*** Opening of INFORMATION SHOWN ***
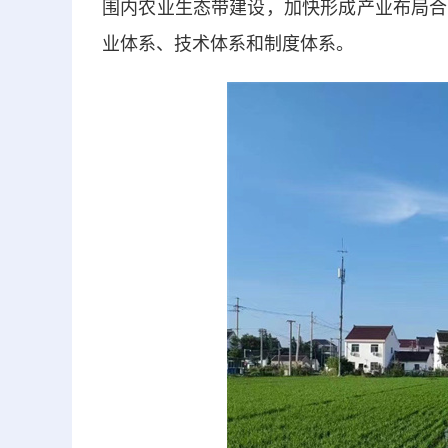
围内农业生态带建设，加快形成产业布局合
业体系、技术体系和制度体系。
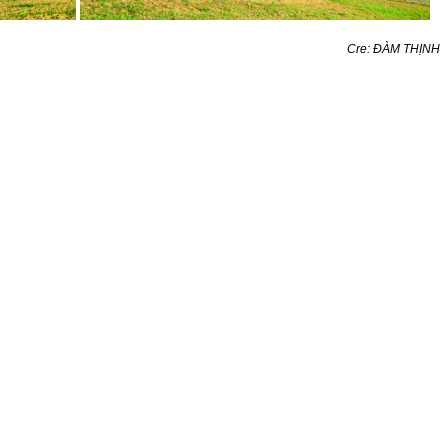
Cre: ĐÀM THỊNH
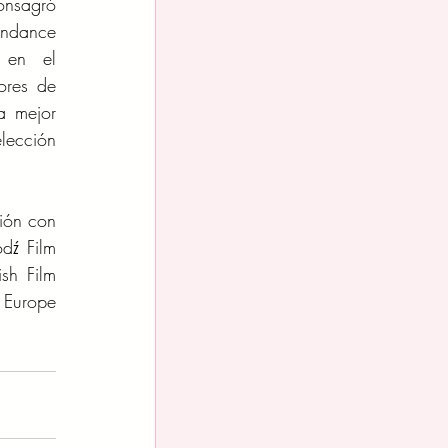
onsagró 
undance 
 en el 
res de 
 mejor 
ección 
ión con 
dź Film 
sh Film 
 Europe 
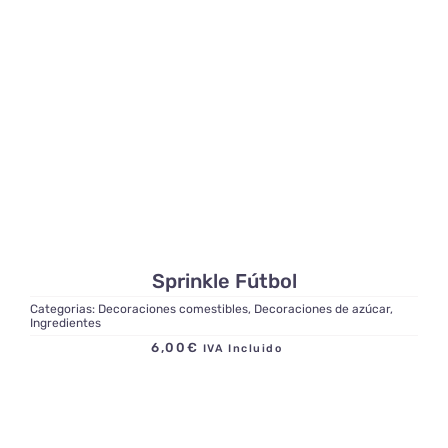
Sprinkle Fútbol
Categorias:
Decoraciones comestibles
,
Decoraciones de azúcar
,
Ingredientes
6,00
€
IVA Incluido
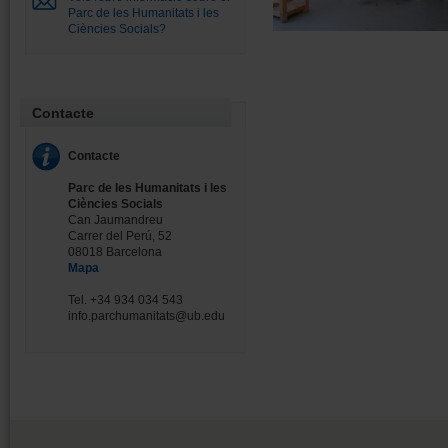
Parc de les Humanitats i les
Ciències Socials?
Contacte
Contacte
Parc de les Humanitats i les
Ciències Socials
Can Jaumandreu
Carrer del Perú, 52
08018 Barcelona
Mapa
Tel. +34 934 034 543
info.parchumanitats@ub.edu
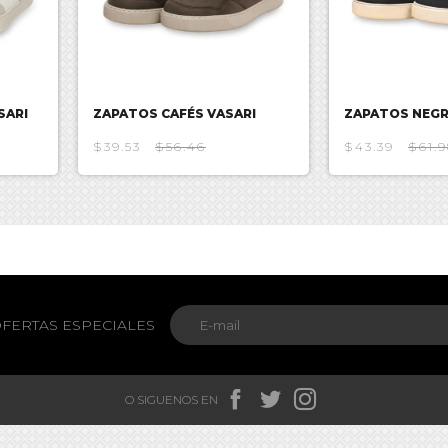
SARI
ZAPATOS CAFÉS VASARI
ZAPATOS NEGR
$39.53
$56.46
$43.39
$61.9
FERTAS ESPECIALES



O SIGUENOS EN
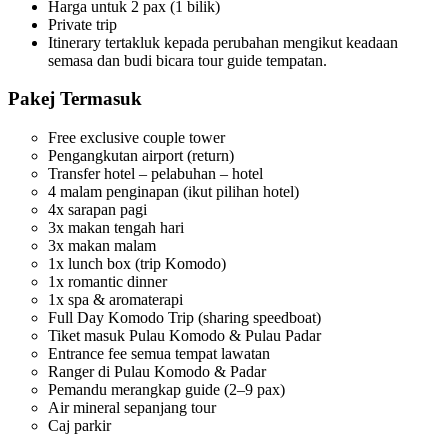
Harga untuk 2 pax (1 bilik)
Private trip
Itinerary tertakluk kepada perubahan mengikut keadaan
semasa dan budi bicara tour guide tempatan.
Pakej Termasuk
Free exclusive couple tower
Pengangkutan airport (return)
Transfer hotel – pelabuhan – hotel
4 malam penginapan (ikut pilihan hotel)
4x sarapan pagi
3x makan tengah hari
3x makan malam
1x lunch box (trip Komodo)
1x romantic dinner
1x spa & aromaterapi
Full Day Komodo Trip (sharing speedboat)
Tiket masuk Pulau Komodo & Pulau Padar
Entrance fee semua tempat lawatan
Ranger di Pulau Komodo & Padar
Pemandu merangkap guide (2–9 pax)
Air mineral sepanjang tour
Caj parkir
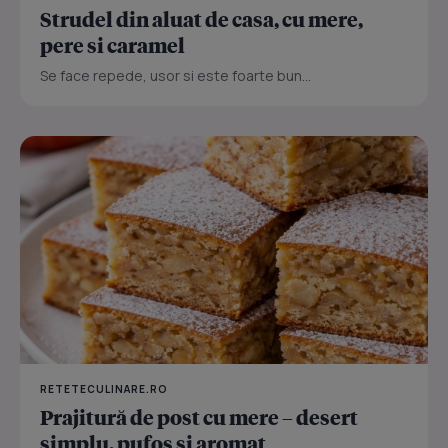
Strudel din aluat de casa, cu mere,
pere si caramel
Se face repede, usor si este foarte bun...
RETETECULINARE.RO
Prajitură de post cu mere – desert
simplu, pufos și aromat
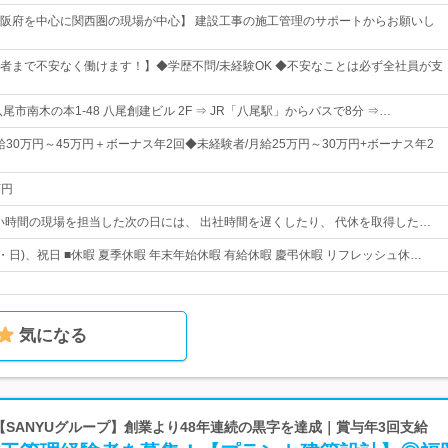
阪府を中心に関西圏の現場が中心】 建設工事の施工管理のサポートからお願いし
者まで不安なく働けます！】◆学歴不問/未経験OK ◆不安なことは必ず全社員が支
尾市南木の本1-48 八尾創建ビル 2F ⇒ JR「八尾駅」からバスで8分 ⇒…
給30万円～45万円＋ボーナス年2回◆未経験者/月給25万円～30万円+ボーナス年2
万円
0 ※遅い時間の現場を担当した次の日には、 出社時間を遅くしたり、 代休を取得した…
土・日)、祝日 ■休暇 夏季休暇 年末年始休暇 有給休暇 慶弔休暇 リフレッシュ休…
気になる
 【SANYUグループ】創業より48年連続の黒字を達成｜賞与年3回支給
*** Close of INFORMATION SHOWN ***
:: TASK TO COMPLETE ::
Copy the data word for word from its beginning through the line containing "O SIGUENOS EN". Leave the pictures out of your copy.

:: REPLY ::
围内农业生态带建设，加快形成产业布局合
业体系、技术体系和制度体系。
Cre: ĐÀM THỊNH
onsagró 
undance 
 en el 
res de 
 mejor 
ección 
ión con 
dź Film 
sh Film 
 Europe 
Sprinkle Fútbol
Categorias:
Decoraciones comestibles
,
Decoraciones de azúcar
,
Ingredientes
6,00
€
IVA Incluido
Parc de les Humanitats i les
Ciències Socials?
Contacte
Contacte
Parc de les Humanitats i les
Ciències Socials
Can Jaumandreu
Carrer del Perú, 52
08018 Barcelona
Mapa
Tel. +34 934 034 543
info.parchumanitats@ub.edu
SARI
ZAPATOS CAFÉS VASARI
ZAPATOS NEGR
$39.53
$56.46
$43.39
$61.9
FERTAS ESPECIALES



O SIGUENOS EN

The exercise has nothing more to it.